In media coverage of coronavirus, there is one constant refrain: “Markets hate uncertainty”, to which one’s tempted response is: “Yes, and who doesn’t?” Uncertainty is a fact of life for all of us. The question is what do we do about it?
Uncertainty is often mistaken for risk, but these are actually two different concepts. Risk refers to something that can be measured – like the chance of flipping heads in a coin toss. (The odds are 50/50 regardless of what happened before).
With an investment portfolio, we can manage risk through diversification. Ensuring we invest in a range of assets classes – stocks, bonds, property, cash – can help moderate how we experience the ups and downs of markets.
And we can diversify within each asset class. So we can spread our equities investments across different stocks, sectors and countries. Within equities, we can choose a mix of small stocks, large stocks, low relative price stocks and more profitable stocks, which academic research shows offer different expected returns.
Understanding the risks we are taking, diversifying around those risks and being prepared for a range of outcomes can help us manage the inevitable emotions that arise when markets periodically become more volatile.
But uncertainty is something else again. It can’t be measured. It can’t be modelled. Former US Defence Secretary Donald Rumsfeld, in the lead-up to the US invasion of Iraq, famously talked about ‘known knowns’ (things we know we know), ‘known unknowns’ (risks we are aware of) and ‘unknown unknowns’ (things that tend to come out of left field and that we can’t plan for).
A more technical term for these unknown unknowns is ‘Knightian Uncertainty’, named after the late US economist Frank Knight. In a work published in 1921, Knight contrasted risk and uncertainty. The former was governed by a probability distribution, he said, and could be measured and insured against. The latter couldn’t.
The peak of the global financial crisis in October 2008 is now seen as one of those moments of Knightian uncertainty. The complex risk models employed by major financial institutions failed, leaving policymakers unsure of a way forward.
An allied concept is the ‘Black Swan’, popularised by former options trader Nassim Nicholas Taleb in a 2007 book of the same name. For centuries, the assumption was that all swans were white. But in the late 17th century, a Dutch explorer found black swans in Australia. Taleb used this concept to refer to unpredictable, outlier events that sometimes affect economies and markets.
According to Oxford University economist Professor Ian Goldin, our susceptibility to these left-field events is partly a result of the increasing complexity of a globalised and inter-connected world.

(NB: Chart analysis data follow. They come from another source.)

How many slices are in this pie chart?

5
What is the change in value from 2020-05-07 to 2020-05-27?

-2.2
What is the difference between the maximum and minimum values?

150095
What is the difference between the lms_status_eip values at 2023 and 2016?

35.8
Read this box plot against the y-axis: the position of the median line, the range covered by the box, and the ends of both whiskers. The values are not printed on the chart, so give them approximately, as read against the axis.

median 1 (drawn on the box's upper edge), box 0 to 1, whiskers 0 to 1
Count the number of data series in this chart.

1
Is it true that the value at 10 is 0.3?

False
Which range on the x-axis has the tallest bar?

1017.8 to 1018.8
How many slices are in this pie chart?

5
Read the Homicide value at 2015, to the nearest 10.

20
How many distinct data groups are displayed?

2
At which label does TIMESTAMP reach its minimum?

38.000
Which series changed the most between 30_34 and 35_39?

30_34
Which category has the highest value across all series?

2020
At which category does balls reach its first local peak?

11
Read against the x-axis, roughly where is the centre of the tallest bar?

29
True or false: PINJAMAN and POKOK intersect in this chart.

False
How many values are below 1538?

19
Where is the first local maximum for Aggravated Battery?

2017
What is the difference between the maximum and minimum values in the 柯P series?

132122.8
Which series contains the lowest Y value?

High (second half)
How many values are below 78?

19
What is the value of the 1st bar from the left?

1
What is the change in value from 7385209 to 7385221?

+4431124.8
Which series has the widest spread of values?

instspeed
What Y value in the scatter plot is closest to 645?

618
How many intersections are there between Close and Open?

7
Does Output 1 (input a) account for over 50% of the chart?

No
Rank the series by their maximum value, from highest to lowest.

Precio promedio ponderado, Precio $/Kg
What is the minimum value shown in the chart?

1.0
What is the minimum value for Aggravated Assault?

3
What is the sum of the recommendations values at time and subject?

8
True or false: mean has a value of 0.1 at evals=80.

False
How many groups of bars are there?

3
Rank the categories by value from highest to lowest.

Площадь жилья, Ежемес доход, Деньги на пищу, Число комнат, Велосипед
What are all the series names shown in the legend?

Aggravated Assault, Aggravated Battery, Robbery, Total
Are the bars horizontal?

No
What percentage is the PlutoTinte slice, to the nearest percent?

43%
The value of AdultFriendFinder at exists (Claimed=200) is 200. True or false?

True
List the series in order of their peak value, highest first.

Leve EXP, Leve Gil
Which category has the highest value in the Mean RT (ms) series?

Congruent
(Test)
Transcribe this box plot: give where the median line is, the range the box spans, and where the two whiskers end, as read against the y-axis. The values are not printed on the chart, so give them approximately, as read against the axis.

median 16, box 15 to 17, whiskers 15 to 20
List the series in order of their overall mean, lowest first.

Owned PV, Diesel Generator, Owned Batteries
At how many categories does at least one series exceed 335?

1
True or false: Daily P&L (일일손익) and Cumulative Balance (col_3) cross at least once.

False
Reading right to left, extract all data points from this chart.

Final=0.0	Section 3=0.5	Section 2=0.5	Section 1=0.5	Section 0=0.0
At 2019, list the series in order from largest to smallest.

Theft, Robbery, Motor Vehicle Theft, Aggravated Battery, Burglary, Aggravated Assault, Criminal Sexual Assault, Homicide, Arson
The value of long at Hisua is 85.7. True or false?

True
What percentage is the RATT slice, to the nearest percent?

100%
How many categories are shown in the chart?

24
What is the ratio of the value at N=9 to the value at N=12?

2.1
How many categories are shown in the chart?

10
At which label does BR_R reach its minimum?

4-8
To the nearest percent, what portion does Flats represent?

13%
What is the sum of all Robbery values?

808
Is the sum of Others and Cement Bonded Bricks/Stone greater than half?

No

So while growing trade and connectedness lifts millions out of poverty, it also poses the risk of contagion. However, the answer to these issues is not turning inwards or building walls, he argues, but building greater cooperation and coordination, sharing information and exercising continued openness.
As an example, in response to the coronavirus, we have seen coordinated interest rate cuts by central banks and proposals by developed economy leaders to use fiscal policy to cushion the impact on economic activity.
From the macro to the individual
So at a macro big-picture level, while we cannot judge the probability of outlier events like global pandemics, financial crises and climatic disasters, we can put in place measures that will build our resilience to them when they occur and perhaps also lessen their severity.
Likewise at an individual level, we can accept that uncertainty will always be with us. The answer, then, is to control what we can control. In protecting ourselves against coronavirus, that means frequent hand-washing, keeping a distance from anyone who may be affected and building our immune systems.
In wealth management, it is the same story. We can’t control the ups and downs of markets. We can diversify, we can ensure we only take risks we understand and can live with, and we can exercise discipline within a chosen asset allocation that is designed to maximise our chances of reaching a long-term goal.
Unexpected crises and resulting high levels of market volatility can be unsettling, no doubt. But responding emotionally and selling into the volatility can turn a paper loss into a real one. And, remember, being completely out of the market can be risky too, if it means not reaching your goals.
As always, the prescription for living in an uncertain world is doing everything we can to give ourselves the best chance of succeeding in today’s one.